E2E's TIR AI/ML Platform
E2E Networks has built the TIR AI/ML platform to quickly facilitate the AI journey for organizations. This platform marries the work of data scientists with real-world feedback from application deployment, allowing for continuous training and improvement of AI models. The platform aims to build B2B enterprise systems, focusing on practical applications rather than theoretical problems.
Impact of models like DeepSeek on AI adoption
DeepSeek positively impacts the industry by reducing the cost of AI, enabling organizations to consider more use cases within the same budget. It advances open-source technology, delivering the promise of AI to more people. However, DeepSeek is not easily replicable outside specialized teams and requires expertise in low-level coding. Despite misconceptions, it represents a massive advance in reasoning models and AI science, with rapid technological changes expected in the open-source world.
Privacy concerns with AI implementation
Privacy concerns are similar regardless of whether AI originates from China, the US, or India. Using proprietary, non-self-hosted AI systems can lead to a loss of competitive advantage. There's a need for singletoned SAS running on your own compute infrastructure to keep data within organizational boundaries. Personal domain AI is essential to prevent leaking company knowledge to external systems like ChatGPT, requiring a close look at IT supply chains to ensure data security.
AI Agents: Power, adoption, and use cases
AI agents will lead to the disappearance of certain jobs, but they will be replaced with more creative roles, increasing overall productivity. While this change may cause temporary pain, avoiding it will lead to greater pain in the future. The world will not stop for countries that resist AI implementation, so accepting short-term pain is necessary for long-term benefit.
Government’s push and initiatives for AI
The starting point for advancing AI adoption is education. India's elite spend billions educating their kids abroad, and AI has the potential to change that. Reskilling people, including those already in jobs and kids who are going to learn, is crucial. The biggest imperative for any government is to ensure that the country does not get left behind in AI.
Top 3 AI use cases in wealth and investment management
For wealth managers, the top three AI use cases are ingesting and making sense of large amounts of data, searching for information efficiently, and personalization. AI can provide quantitative and qualitative information with reasoning, helping customers understand the implications of new developments. For example, AI can assess whether DeepSeek is good for AI infrastructure and application development, providing validated reasoning.
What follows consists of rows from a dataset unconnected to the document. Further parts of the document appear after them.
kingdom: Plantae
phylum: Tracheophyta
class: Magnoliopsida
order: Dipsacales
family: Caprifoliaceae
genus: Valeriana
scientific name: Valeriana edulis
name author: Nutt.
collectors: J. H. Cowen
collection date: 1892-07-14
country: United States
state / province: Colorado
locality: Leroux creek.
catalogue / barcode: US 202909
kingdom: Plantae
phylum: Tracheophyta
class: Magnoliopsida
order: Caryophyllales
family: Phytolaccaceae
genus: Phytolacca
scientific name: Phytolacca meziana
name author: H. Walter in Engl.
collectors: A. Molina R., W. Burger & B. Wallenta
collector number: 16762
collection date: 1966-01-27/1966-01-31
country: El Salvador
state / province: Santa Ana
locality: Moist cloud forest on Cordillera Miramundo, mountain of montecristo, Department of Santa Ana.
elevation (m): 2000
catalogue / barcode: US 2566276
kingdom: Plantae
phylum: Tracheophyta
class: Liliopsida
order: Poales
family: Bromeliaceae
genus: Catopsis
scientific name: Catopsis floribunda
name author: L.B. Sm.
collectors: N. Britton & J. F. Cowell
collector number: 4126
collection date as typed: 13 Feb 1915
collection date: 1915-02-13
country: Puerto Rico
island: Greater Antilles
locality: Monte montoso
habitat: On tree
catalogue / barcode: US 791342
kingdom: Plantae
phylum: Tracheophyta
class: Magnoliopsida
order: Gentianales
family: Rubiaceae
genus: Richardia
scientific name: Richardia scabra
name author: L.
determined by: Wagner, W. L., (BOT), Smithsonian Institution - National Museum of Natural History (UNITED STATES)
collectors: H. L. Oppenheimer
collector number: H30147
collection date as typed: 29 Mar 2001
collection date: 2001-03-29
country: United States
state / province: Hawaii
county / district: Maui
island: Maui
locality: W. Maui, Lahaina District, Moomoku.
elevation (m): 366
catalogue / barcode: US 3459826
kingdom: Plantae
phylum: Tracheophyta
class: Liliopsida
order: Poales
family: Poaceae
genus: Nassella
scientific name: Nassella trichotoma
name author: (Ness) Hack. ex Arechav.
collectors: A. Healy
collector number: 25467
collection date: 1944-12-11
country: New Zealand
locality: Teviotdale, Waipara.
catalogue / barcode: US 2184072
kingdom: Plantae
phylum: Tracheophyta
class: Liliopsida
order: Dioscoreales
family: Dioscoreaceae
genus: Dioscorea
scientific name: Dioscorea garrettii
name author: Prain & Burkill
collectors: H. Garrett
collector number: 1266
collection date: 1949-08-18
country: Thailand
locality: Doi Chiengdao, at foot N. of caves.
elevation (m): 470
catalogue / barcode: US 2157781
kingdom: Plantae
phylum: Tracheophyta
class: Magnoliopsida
Advice for young professionals on entrepreneurship
Entrepreneurs see things that others do not, and the cycle time for doing anything is decreasing with new technology. Despite India's lack of capital availability, newer tools and technology enable entrepreneurs to do more with less capital. It's always a good time to become an entrepreneur if you see value that others do not. Prove the naysayers wrong by validating your idea in the market, which never lies.
Understanding cost implications of AI adoption for large vs. small enterprises
If you can make capex investments in AI today, it gives you a definite advantage in building AI systems fast with expensively running open source. Large language models (LLMs) with trillions of parameters are cheaper to deploy and use compared to small language models (SLMs), which require specialized workforce but are cheaper to run. The trade-off depends on capital availability: constrained capital leads to building SLMs, while unconstrained capital allows for faster cycle times with higher capex.